(Data to use begins)

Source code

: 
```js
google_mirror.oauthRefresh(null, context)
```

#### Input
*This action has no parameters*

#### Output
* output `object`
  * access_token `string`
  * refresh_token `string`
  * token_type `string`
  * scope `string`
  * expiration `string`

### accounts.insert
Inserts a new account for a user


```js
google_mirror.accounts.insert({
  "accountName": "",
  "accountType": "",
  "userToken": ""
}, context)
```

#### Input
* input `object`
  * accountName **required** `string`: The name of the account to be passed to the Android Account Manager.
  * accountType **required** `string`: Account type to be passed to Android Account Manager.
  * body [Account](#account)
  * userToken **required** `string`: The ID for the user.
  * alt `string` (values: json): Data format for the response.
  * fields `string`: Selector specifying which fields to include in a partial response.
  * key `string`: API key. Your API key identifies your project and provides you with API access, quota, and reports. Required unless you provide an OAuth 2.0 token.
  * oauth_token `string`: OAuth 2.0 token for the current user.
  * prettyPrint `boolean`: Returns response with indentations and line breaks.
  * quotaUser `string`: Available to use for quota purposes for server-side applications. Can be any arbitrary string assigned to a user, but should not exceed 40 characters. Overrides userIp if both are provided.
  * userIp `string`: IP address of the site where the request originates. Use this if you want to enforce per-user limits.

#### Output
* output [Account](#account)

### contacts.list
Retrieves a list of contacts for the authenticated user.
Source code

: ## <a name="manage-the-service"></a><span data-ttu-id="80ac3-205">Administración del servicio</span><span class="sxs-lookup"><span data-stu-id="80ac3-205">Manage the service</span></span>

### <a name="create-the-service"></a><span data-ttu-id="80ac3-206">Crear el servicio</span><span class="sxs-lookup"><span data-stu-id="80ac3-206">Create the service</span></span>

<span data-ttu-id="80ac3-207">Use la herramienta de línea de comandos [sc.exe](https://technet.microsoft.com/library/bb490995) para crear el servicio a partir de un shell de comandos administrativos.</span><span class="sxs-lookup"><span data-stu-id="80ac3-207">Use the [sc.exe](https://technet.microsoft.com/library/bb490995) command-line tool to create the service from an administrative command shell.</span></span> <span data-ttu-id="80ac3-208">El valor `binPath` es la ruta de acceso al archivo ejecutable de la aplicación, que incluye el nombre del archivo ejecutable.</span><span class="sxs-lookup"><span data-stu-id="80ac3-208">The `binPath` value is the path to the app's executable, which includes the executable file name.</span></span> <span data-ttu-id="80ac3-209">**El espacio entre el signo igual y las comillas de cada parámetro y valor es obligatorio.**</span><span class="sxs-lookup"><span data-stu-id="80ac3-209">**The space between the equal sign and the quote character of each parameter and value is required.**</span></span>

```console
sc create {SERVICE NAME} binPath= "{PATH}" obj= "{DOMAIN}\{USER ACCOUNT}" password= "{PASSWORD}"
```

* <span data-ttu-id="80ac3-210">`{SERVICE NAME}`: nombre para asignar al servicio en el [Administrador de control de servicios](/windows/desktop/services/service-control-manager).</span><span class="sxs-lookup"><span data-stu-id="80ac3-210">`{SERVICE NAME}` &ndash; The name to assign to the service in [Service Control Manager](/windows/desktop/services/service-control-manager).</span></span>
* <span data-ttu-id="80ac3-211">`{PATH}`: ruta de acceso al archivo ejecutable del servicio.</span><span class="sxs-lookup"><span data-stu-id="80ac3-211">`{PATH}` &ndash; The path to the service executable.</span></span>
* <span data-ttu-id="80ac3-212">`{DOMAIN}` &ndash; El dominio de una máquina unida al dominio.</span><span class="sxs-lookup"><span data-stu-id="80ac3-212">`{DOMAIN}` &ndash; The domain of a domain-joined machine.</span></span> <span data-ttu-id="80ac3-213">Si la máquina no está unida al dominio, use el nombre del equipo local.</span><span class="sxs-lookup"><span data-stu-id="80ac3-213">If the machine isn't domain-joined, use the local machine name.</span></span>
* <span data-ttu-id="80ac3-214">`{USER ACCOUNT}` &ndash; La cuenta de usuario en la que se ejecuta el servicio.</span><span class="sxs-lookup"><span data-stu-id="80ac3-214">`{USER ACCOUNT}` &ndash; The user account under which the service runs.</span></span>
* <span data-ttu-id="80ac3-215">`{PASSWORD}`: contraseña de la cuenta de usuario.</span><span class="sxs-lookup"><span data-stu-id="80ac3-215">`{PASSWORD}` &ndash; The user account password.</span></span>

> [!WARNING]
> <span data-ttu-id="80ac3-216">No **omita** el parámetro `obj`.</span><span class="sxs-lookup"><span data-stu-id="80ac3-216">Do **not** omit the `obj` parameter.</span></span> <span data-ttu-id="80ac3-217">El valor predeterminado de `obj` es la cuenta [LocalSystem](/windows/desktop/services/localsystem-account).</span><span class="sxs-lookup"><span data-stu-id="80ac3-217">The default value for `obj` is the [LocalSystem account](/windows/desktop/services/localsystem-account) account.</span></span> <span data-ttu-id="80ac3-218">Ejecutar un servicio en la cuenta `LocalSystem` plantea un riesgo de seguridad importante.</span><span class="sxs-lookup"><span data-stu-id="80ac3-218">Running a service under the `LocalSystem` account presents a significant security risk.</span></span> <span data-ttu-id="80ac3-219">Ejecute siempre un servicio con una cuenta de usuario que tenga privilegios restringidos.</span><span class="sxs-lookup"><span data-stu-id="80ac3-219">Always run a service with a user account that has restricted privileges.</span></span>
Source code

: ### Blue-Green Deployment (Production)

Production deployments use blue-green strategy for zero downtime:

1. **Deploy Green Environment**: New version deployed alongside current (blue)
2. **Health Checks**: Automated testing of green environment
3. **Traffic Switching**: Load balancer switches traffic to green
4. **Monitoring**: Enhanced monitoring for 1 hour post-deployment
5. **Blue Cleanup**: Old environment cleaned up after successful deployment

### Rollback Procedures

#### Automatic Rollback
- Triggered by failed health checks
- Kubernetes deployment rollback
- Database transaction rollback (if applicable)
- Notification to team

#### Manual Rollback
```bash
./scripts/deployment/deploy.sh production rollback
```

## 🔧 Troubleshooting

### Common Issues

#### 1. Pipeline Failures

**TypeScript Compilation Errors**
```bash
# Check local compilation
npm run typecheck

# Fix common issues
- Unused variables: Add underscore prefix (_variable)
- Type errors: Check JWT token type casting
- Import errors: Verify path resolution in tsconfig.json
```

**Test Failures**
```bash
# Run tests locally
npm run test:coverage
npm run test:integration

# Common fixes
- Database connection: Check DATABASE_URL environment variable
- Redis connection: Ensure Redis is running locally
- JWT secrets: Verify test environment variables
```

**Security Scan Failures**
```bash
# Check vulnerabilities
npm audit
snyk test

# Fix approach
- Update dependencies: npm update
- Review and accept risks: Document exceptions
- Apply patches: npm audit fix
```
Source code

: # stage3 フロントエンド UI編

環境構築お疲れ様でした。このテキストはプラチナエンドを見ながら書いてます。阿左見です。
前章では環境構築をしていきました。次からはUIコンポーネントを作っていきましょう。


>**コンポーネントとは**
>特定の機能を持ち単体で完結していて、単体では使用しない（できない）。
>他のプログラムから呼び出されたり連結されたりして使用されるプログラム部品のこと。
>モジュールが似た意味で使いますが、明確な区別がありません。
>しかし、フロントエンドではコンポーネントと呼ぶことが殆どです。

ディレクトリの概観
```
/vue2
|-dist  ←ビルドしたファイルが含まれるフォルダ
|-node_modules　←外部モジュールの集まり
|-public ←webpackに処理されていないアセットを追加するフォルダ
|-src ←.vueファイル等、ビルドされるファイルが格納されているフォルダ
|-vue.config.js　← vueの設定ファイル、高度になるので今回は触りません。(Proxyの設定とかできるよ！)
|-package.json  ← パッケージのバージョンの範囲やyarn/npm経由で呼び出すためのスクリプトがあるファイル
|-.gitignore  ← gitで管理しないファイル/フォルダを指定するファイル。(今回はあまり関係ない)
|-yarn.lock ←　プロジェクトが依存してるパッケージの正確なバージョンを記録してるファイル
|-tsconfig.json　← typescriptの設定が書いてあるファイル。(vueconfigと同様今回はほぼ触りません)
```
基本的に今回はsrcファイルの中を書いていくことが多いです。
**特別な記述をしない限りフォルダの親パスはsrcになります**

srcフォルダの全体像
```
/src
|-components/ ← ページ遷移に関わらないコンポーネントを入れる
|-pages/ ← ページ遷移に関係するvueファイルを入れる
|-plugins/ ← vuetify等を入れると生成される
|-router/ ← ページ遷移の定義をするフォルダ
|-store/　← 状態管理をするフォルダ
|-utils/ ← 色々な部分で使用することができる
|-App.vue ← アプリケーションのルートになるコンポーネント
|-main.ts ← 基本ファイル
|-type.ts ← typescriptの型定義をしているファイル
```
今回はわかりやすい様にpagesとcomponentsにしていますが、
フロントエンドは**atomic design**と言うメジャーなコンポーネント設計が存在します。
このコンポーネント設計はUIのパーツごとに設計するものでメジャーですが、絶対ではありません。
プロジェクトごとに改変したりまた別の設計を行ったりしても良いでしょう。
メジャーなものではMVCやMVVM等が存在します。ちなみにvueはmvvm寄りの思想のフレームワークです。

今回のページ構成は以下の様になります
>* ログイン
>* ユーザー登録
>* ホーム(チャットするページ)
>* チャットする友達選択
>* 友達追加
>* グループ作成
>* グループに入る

(Data to use ends)

How to complete this task
Exactly how many lines in the records above hold the string "DOMAIN"? Reply with that number only.

Solution to this problem
2